The lizard clan is diverse and fascinating, – also some members are very sentimental and love to be sung to. I found this out one day by chance when I was meandering about and singing to myself in a stand of tall Mentzelia laevicaulis, well bedecked with its big glistening water-lily-like blooms of soft primrose yellow. This Mentzelia grows only in gravelly places which catch the maximum of sun; lizards also like such places. As I sang, two very unlike specimens came out from under the stones. One was over a foot long and incredibly beautiful with a bold tan armadillo-like design worked on his mustard-yellow body. He resolutely advanced and together we sat on a rock. I stopped my noise and he made preparations to leave. I began it again and he stepped on to my knee. He showed an enormous capacity for large doses of song, closing his eyes in absurd abandon and opening them whenever I shut up, his eyelids sliding back to reveal pleading orbs. This went on for some time till I finally had to tell him that I must go about my business, and as I placed him, limp from emotion, on the boulder, I pointed out to him that the music the rock wren yonder was making was much better than anything I could do. But his reproachful eyes followed me on my way.
About an hour later, I tried this on a rattlesnake, but it didn't work. Probably because the song was somewhat agitated.
References
Hardy Californians was originally published by MacMillan in1936. Reissued and expanded 2006, UC Press. You can purchase it from the CNPS, here.

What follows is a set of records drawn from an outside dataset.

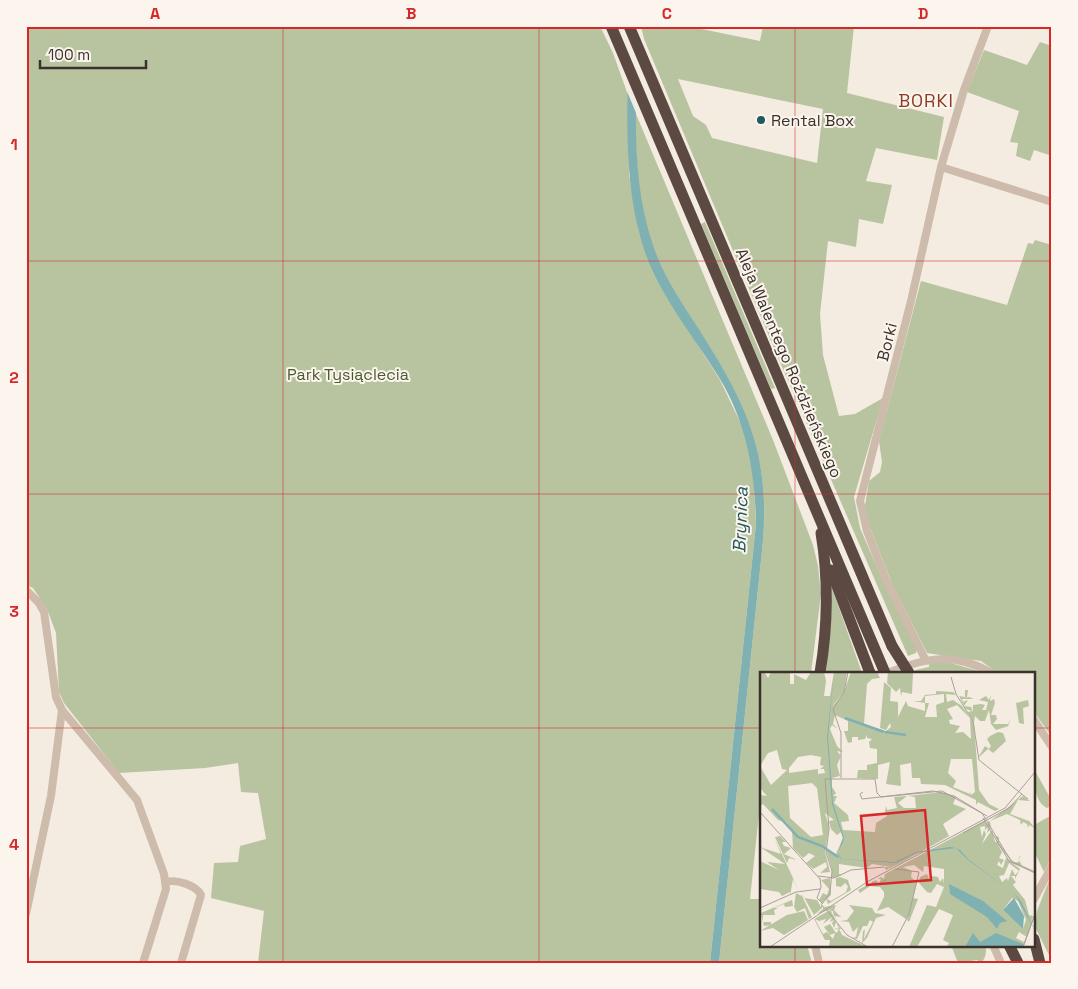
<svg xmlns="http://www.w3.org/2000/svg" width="1078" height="989" font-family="'Space Grotesk',sans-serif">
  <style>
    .green { fill: #b8c4a0; fill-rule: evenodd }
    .water { fill: #7fb0b2 }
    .pier { fill: #f4ebe1 }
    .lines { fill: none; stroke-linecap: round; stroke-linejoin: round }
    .minor { stroke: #cdbbac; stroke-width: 8 }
    .highway { stroke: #5c4a42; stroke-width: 11 }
    .highway-bridge { stroke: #5c4a42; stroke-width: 11 }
    .grid { fill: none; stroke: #d62828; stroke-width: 1; stroke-opacity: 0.55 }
    .poi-dot { fill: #1f5a5e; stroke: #fbf5ee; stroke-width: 2 }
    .labels { text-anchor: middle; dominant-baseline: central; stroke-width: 4; stroke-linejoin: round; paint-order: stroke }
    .poi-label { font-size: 16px; fill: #3b302b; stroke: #fbf5ee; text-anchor: start }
    .street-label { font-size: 16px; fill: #3b302b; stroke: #fbf5ee }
    .park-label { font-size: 16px; fill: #4a5a2e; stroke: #fbf5ee }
    .neighbourhood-label { font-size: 18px; letter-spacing: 1px; fill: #8c3b22; stroke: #fbf5ee }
    .water-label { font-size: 18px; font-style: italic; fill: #1f5a5e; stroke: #fbf5ee }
    .inset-river { fill: none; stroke: #7fb0b2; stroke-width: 2.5 }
    .inset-road { fill: none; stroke: #aaa098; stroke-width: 1 }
    .view { fill: #d62828; fill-opacity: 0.15; stroke: #d62828; stroke-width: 2.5 }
    .inset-edge { fill: none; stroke: #3b302b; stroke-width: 2.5 }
    .neatline { fill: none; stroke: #d62828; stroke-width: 2 }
    .grid-label { font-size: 16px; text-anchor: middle; font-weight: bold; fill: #d62828 }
  </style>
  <rect width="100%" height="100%" fill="#f4ebe1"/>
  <g class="green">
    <polygon points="26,26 600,26 613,53 628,95 629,175 639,232 646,253 661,287 720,380 743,428 753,466 756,524 710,963 258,963 264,911 211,898 214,863 238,862 240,846 266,839 258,793 241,792 238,763 205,768 119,773 64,703 59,692 56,633 47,609 33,588 26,585"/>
    <path d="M641,26H687L760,41L763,26H854L847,93L944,117L937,160L876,148L866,181L892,185L883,224L859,219L856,247L828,241L820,314L823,355L839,416L855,414L883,398L854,497L860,528L886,588L917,649L916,653L908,656L779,360L644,39ZM678,79L823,109L817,163L712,138L706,125L693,116Z"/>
    <polygon points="1040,42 1052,46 1052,156 1034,150 1030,161 1016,156 1018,143 1010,142 1019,111 967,92 984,50 1027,65"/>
    <path d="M636,114L773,440L813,545L818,566L821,594L811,673H762V786L750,899H762V945H807L812,963H719L763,541C770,461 748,407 706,341C691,317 673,293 661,266C639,219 635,165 636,114Z"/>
    <polygon points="705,222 775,388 771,389 701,224"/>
    <polygon points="1035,240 1052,245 1052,737 1034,712 1034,673 998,673 981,661 927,653 892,584 864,512 869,481 880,472 882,462 879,441 921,281 1007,305 1028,243 1033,244"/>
    <polygon points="832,588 862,673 826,673"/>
    <polygon points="947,662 986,673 917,673 915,670 929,667 929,663"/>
    <path d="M1034,769L1052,801V806L1047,808C1034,802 1034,781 1034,769Z"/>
    <polygon points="1052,815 1052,857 1044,872 1034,851 1034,825"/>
    <polygon points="1052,873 1052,961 1035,927 1037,911"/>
    <path d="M951,945H985C987,951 986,958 981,963L977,960L958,963Z"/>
  </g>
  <path class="water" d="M629,26H638C637,99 629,175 653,245C663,276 682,303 700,331C746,403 770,453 763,541L719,963H710L756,524C755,473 747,424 720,379C695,338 661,298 645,252C621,183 628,99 629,26Z"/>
  <polygon class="pier" points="626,26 641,27 639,120 626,89"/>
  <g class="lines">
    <g class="minor">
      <polyline points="941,167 1052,202"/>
      <polyline points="26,590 39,603 44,612 56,697 62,710 51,796 26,914"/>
      <polyline points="925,659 886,580 867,531 860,501 911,301 941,167 964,90 988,26"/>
      <path d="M888,673C926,657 954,652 992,673"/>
      <polyline points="62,710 137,800 164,874 166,889 143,963"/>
      <polyline points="1034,720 1052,747"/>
      <path d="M166,882C176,879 196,885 201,895L181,963"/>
      <polyline points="1034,899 1052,866"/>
      <polyline points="815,945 819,963"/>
      <polyline points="993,945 1001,963"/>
    </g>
    <g class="highway">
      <polyline points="611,26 885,673"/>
      <polyline points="629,26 892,646"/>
      <polyline points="831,570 870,673"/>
      <path d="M820,673C828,625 829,581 821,533"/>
      <polyline points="1034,939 1040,963"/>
      <polyline points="1009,945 1018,963"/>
    </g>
    <polyline class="highway-bridge" points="892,646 909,673"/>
  </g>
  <path class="grid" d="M283,26V963M539,26V963M795,26V673M26,261H1052M26,494H1052M26,728H762M1034,728H1052M795,945V963"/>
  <circle class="poi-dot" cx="761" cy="120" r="5"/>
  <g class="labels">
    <g class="poi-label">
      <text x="771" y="120">Rental Box</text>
    </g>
    <g class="street-label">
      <text transform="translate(887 342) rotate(-76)">Borki</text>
      <text transform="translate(789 363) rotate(67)">Aleja Walentego Roździeńskiego</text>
    </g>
    <g class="park-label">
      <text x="348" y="374">Park Tysiąclecia</text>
    </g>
    <g class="neighbourhood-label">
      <text x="926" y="100">BORKI</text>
    </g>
    <g class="water-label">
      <text transform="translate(740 520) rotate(-88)">Brynica</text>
    </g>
  </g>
  <g transform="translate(760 672)">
    <rect width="275" height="275" fill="#f4ebe1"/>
    <path d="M11,0H30V12H34V2L46,8L51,0H64L66,9L64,24H70L74,0H87L84,20L74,32L73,34L83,22L91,0H117L120,6L112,7L107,12L104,52L126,59L131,55L130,51L126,58L120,56L124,10L131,16L130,29L138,30V45L146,29L148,34L165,39V31L153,29H161L165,23L176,22V19L193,20L196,23L186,22L187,30L193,28L202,34L214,51L219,118L229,132L239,137L235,139L218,130L216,133V128L185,113L161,112L160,106H152L151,91L140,93L141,114L126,112L130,90L118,93V107L97,106L98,98H107V93L117,91V77L110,76L109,70L112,67L107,66V63L105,67L98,68V65H92V70L88,71L84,59H88V49L75,43L73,52L78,57L72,53L70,57L77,74L83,80L77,79L81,84L77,93L80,104L72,106V115L76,121L73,124H77L74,131L88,143L89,149L81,150L83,158L115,160L116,151L127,144L125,139L126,134L127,138L137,136L134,125L147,124L138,131L144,136H156L155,125L148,124L182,120L196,125L193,132L206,137L183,152L189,164L141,191L126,198L124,195H131L112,192L107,196L79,192V202L82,203L72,206V197L66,177L76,182L83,166L81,160L77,163L71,157L69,149L74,148L65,141L69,155L65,180L70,200L60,201L67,195L66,190L53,197L46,191L55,184L49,181L43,186L33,176L32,158L26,150L18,148L3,132L0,134V123L7,124L0,116V1H5L8,6ZM184,22V30L176,33L177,45H165L169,31H165V24ZM197,33L210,46L211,67L203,60L195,61L200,54L190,52L189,48L193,47L187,37ZM17,78L22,97L27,98L11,113L0,94L8,81ZM51,83L61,85L60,93L64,94L60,97H64L65,101L58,102V97L29,101V96L38,85ZM191,87H212L215,120L211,123L210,119V122L193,115L196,109L188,101ZM52,111L57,116L63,163L51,165L30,146L28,114ZM128,0H153L152,22L142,20L141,24L140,16L136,20L127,11ZM205,18H208L207,25L203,26L209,25L214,27H202L203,30L208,28L204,34L211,35L213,40V33L221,32L225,33L222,38H226L228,30L219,28L226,24L229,28L231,23L230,29L234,27L235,31L231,43H236L237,47L233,52H248L251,46L248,54L252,53L236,58L231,52L229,38L225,49H220L215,44L214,50L208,40L212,39L206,37L200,26V25L199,24L205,25ZM268,28L269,34L263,36L264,52L259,51L256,31ZM238,60L243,61L246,69L233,81L228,77L218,86L225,74L229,77L231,74L227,67L230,64ZM263,124L270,129L258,128L250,142L269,149L275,156L269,153L268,156L267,152L263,150L261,153L260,148L247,142L230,149ZM224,149L228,153L227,150L230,149L231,157L229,155L230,158L227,161L228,155L225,158V154L220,155L222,165L224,158L226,162L222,172L232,158L235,170L238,169L235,164L239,165V171L254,191L259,190L258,187L259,185L262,183L258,187L262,193L254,192L238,173L242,180L239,186L244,188L241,193L239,189L237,193L243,196L246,186L260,197L255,207V204H251L256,210L253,213L265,228L269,243L273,244L267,265L259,260L256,266L264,270L263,275H187L189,271L183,268L193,243L179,237L157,275H149L167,233L176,235L184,215L177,212L171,221L167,220L159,211L160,205L167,202L170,209L172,204L178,205L180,210L183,206L184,212V197L164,194L163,200L154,193L143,195L152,199L151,205L157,210L153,226L158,227L149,250L147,248L149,243L146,247L128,235L117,239L124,225V220L120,215L110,214L100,221L98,218L116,208L119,211L121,207H118L121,205L124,207L125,202ZM249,191L259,199L255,203L252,197L248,209L247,206L242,210L239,204L244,203ZM252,226L258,229L266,248L263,257L243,238ZM20,164L26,170H22L24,174L31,176L24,182L37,188L29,186L27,191L15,165ZM14,165L39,219L33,207L30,224V220L22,224L19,220L1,217L0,189L19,198L7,190L25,192L0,175L21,182ZM80,205L88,208L91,218L68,232L66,227L62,231L59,228L63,221L67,223L69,217L61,208L70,206L71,223L67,227L71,229L86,220L88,214L85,211L81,215L76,214V206ZM41,220L44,226L57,228L61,235V231L64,235L76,233L74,238L81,245L74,244L78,250L74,245L73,239H71L82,263L107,275H69L70,268H65L54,247L72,237L57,242L63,237V235L54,243ZM72,245L70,250L74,248L72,251L74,256L76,250L81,257L74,256L79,258L76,261L70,252L64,255L70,263L75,261L73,267L67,260L63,262L55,247L59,249L66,247L63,252ZM36,221L42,224L52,245L49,247L45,236L37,240L34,235ZM32,228L33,234L25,235L24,232L14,236H18L14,238L15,243H3V250H11V253L4,254L1,241ZM89,233L112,236L115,241L126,243L116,246L107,266L102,271L103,259L105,257L104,267L113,250L110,248L107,254H103L97,267L91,266L96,265L98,255L93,260L89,250L80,249L87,248L94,239ZM44,239L48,248L24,263L13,256L0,259L27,243Z" fill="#b8c4a0" fill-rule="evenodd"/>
    <path d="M74,0L68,65L73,131L84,166L83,170L78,180L81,187L135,190L156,180L190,175L196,176L200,178L208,187L256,223L262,231L275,259L255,222L208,188L196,176L156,181L136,191L80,187L78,180L83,166L72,132L67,65ZM189,212L223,229L247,249L240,251L237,257L227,245L190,222ZM254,226L264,244L263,257L243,238ZM213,261L220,270L236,261L263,272L262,275H205Z" fill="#7fb0b2"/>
    <path class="inset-river" d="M85,46L124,60M125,60L146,63M12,137L38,165L62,174L78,185"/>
    <path class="inset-road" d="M191,5L196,22L213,49L219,88L268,127M81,106V61L73,37L84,20L88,0M103,120L100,122L102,127L173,119L194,124L222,141L251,189L275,200M249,136L262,122M0,140L60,207M223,146L249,189L275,201M203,161L249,136M58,204L74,206L91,198L124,195M60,206L61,215L57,226L63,232M112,210L119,212L126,208M62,232L70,221L72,199L66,180L69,157L65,107H115L117,121L121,125L182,119L227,144M0,236L36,220L60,217M66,237L87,263L108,275M10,275L107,210L245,136L275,100M132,275L149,242L159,200L135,197M263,275L275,242M263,275L275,242"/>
    <path class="view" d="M165,138L171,208L107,213L101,144Z"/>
    <rect width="275" height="275" class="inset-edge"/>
  </g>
  <rect width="1078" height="989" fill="none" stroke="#fbf5ee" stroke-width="55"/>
  <path d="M40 60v8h106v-8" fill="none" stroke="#3b302b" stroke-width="2.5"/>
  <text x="48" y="60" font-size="15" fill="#3b302b" stroke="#fbf5ee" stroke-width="4" paint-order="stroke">100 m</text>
  <rect x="28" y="28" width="1022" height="934" class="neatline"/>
  <g class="grid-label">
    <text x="155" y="19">A</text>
    <text x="411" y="19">B</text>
    <text x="667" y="19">C</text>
    <text x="923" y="19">D</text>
    <text x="14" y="150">1</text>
    <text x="14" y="383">2</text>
    <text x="14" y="617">3</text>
    <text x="14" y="850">4</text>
  </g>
</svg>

Images of Lester from two sources:
Her grandson Lester's web site (book cover and pressing a plant), http://lesrowntree.com
The meetings page of the Marin County chapter of CNPS (Lester with burro), http://www.marin.cc.ca.us/cnps/meeting.html
Image of Mentzelia laevicaulis (Shooting Star) from the CWNP photo gallery, http://www.cwnp.org/photopgs/mdoc/melaevicaulis.html
Comments
Oh and Gardening with a Wild Heart also was an eye and heart opener for me, Kelly, when I was just getting into all this. You should try her book Landscaping Ideas of Jays too, if you haven't.